Whether you have a walk-in pantry (ok, I’m envious) or a couple of deep shelves in the kitchen, your game plan is this: zone defense. Here’s how it’s played:

1. Empty the entire space.

2. Sort items, grouping like with like

3. Discard expired foods

4. Consider donating large volumes of excess food to a local food pantry

5. Set-up zones in the available space, giving a name and purpose to each zone, for instance:

  • Pasta-making items
  • Baking items
  • Snacks

6. Take stock of the zones, with an eye on their volume. You cannot store 10 pounds of sugar in a five-pound bag, so don’t fool yourself if the volume is more than the available space.

7. Take a second pass at your supplies, now that you can see the volume clearly.

8. Remember, less is more. Exactly how many cans of tomato sauce/paste, etc. do you need? If you want a stockpile of anything, consider storing it in a separate place if you’re short on space.

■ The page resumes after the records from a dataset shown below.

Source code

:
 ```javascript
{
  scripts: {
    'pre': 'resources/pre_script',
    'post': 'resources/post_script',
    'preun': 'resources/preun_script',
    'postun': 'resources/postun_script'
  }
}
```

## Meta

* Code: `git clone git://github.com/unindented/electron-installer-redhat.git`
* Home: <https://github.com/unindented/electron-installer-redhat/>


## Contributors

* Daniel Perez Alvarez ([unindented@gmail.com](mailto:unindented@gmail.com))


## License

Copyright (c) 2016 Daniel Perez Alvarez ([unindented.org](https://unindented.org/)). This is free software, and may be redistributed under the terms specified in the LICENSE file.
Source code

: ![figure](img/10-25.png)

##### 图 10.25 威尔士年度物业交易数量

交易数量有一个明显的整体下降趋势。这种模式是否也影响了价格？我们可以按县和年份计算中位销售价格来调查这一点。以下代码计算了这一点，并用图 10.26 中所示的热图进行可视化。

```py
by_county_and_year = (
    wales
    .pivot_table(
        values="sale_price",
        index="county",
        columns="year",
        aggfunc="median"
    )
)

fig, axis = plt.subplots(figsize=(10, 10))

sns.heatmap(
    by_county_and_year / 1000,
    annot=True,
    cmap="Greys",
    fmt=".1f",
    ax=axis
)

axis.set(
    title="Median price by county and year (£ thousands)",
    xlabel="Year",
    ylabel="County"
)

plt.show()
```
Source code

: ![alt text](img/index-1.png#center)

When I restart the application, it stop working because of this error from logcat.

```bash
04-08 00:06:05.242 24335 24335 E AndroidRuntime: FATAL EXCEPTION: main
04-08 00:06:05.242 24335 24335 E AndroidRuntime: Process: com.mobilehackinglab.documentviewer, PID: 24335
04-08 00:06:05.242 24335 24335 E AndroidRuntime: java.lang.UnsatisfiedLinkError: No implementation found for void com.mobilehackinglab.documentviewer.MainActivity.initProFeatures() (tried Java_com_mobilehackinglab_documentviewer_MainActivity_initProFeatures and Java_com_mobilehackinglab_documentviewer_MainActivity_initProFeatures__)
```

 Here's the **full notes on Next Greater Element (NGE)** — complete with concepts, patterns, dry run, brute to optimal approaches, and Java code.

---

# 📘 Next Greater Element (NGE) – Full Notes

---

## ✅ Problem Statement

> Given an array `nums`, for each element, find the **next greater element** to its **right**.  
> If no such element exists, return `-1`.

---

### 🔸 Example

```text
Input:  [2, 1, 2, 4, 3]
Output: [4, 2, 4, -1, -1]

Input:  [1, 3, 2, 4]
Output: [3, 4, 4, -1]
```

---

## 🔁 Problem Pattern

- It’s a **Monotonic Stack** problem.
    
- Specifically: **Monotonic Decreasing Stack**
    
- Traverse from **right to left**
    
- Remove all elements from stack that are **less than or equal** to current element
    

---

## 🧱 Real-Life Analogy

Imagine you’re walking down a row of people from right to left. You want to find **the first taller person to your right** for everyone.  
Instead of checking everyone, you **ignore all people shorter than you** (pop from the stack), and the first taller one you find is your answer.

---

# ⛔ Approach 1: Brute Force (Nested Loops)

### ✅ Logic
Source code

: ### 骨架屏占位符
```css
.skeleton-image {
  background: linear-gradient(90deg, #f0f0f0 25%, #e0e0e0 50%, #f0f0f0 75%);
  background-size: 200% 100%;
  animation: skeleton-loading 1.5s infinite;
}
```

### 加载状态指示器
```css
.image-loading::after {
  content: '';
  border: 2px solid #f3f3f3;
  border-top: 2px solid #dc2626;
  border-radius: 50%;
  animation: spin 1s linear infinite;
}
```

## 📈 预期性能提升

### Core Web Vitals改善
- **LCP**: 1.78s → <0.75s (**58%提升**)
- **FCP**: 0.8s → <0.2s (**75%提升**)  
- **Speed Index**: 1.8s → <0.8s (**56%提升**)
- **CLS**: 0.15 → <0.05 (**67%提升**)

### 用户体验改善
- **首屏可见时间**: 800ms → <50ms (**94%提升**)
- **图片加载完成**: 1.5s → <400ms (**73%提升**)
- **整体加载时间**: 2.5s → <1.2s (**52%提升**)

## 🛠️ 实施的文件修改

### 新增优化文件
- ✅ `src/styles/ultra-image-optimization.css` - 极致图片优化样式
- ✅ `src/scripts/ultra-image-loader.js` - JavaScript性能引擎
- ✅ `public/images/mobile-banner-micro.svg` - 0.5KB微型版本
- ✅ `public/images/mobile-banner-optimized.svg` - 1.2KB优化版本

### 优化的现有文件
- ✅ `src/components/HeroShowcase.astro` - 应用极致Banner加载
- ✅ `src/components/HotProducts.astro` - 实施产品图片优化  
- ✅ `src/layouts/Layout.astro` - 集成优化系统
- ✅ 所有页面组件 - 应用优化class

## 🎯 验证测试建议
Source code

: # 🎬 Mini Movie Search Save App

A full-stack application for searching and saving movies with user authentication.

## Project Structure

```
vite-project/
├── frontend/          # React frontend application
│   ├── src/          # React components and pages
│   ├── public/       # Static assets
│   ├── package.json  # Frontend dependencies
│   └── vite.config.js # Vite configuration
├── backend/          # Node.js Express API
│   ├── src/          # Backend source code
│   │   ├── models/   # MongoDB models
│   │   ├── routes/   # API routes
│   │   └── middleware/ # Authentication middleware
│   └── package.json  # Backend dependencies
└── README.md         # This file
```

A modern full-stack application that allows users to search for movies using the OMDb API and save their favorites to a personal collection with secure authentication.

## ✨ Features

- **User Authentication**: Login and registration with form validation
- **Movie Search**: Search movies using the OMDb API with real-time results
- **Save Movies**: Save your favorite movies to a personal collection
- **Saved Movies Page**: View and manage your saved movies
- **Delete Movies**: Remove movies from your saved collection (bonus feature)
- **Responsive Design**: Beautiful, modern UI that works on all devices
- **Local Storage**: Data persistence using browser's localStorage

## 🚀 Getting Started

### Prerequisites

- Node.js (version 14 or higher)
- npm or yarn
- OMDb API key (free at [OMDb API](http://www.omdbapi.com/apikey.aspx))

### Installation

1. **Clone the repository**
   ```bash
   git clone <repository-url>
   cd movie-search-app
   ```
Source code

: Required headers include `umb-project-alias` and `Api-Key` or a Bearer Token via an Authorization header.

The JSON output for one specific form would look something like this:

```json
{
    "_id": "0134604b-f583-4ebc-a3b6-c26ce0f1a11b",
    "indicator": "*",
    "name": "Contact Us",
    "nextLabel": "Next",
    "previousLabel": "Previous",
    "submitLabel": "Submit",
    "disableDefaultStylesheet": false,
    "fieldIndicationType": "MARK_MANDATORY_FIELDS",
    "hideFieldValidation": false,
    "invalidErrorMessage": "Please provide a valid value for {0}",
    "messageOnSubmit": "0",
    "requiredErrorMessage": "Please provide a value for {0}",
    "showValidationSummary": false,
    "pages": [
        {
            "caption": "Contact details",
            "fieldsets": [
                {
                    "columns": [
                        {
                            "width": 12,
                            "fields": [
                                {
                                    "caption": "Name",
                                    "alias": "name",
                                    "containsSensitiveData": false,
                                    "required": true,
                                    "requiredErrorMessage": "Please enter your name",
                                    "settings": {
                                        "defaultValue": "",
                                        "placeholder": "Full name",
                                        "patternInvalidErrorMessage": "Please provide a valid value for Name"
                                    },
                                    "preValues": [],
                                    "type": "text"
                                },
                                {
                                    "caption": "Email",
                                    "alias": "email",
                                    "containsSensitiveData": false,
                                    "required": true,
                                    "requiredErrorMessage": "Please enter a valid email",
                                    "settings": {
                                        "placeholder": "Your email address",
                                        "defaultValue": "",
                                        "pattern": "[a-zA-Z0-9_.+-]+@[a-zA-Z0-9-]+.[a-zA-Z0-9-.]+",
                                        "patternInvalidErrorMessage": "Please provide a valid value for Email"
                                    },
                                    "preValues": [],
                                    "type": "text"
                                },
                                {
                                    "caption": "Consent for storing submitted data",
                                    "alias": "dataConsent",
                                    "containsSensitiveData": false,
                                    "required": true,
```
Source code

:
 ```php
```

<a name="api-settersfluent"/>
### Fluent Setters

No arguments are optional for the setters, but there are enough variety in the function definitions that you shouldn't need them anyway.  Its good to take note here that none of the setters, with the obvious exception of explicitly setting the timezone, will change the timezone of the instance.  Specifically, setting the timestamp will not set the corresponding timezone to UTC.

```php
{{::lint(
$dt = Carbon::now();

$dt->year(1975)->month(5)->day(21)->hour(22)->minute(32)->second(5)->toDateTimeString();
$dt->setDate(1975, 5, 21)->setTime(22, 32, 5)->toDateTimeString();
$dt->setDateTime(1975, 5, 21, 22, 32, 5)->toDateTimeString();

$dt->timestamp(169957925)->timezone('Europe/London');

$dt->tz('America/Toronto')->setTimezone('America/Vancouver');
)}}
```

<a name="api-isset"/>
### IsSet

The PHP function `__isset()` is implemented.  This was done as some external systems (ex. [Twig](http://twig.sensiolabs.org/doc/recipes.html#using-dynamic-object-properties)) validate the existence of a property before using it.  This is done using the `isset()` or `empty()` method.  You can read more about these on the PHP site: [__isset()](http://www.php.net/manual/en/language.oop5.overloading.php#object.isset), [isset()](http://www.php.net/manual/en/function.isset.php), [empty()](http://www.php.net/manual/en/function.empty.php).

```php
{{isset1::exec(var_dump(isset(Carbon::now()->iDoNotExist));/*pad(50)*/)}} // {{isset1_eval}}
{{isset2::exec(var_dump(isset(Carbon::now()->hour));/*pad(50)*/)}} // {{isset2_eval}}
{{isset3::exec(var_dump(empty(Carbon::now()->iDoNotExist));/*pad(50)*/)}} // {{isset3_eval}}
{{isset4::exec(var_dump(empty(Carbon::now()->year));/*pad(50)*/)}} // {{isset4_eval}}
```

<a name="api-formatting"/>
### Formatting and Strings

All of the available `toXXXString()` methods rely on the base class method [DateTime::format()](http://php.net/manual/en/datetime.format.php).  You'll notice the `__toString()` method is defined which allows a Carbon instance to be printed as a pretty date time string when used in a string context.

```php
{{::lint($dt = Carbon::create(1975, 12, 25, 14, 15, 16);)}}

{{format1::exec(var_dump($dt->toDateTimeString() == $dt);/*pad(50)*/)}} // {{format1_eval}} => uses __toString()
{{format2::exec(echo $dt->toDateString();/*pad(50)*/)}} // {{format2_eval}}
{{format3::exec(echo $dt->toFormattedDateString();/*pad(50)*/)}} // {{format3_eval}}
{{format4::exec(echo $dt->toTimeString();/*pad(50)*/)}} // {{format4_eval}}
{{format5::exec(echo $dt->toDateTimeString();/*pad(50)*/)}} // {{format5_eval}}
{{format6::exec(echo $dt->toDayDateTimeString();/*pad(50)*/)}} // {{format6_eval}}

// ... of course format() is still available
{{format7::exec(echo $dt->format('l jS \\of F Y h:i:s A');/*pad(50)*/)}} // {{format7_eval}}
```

9. Select containers to hold like items and have fun with it! I use a basket to hold protein bars, including removing the various bars from their boxes and putting them on display, making them easy to grab and go!

10. Place loose items or small items in containers. Clear containers with bold labels show what’s inside them. For example, I use a clear container to hold smaller baking supplies, like food coloring, icing tubes, cupcake papers, and birthday candles. You get the idea!

11. Ditch (or donate) the bread machines, yogurt makers, George Foreman grills and Panini presses that hog up precious shelf space but are rarely, if ever used.

12. Consider storing infrequently used gadgets elsewhere—or at least not on the most accessible shelves.

13. Have fun! You’d be surprised at how a zoned pantry can rein in your food storage challenges.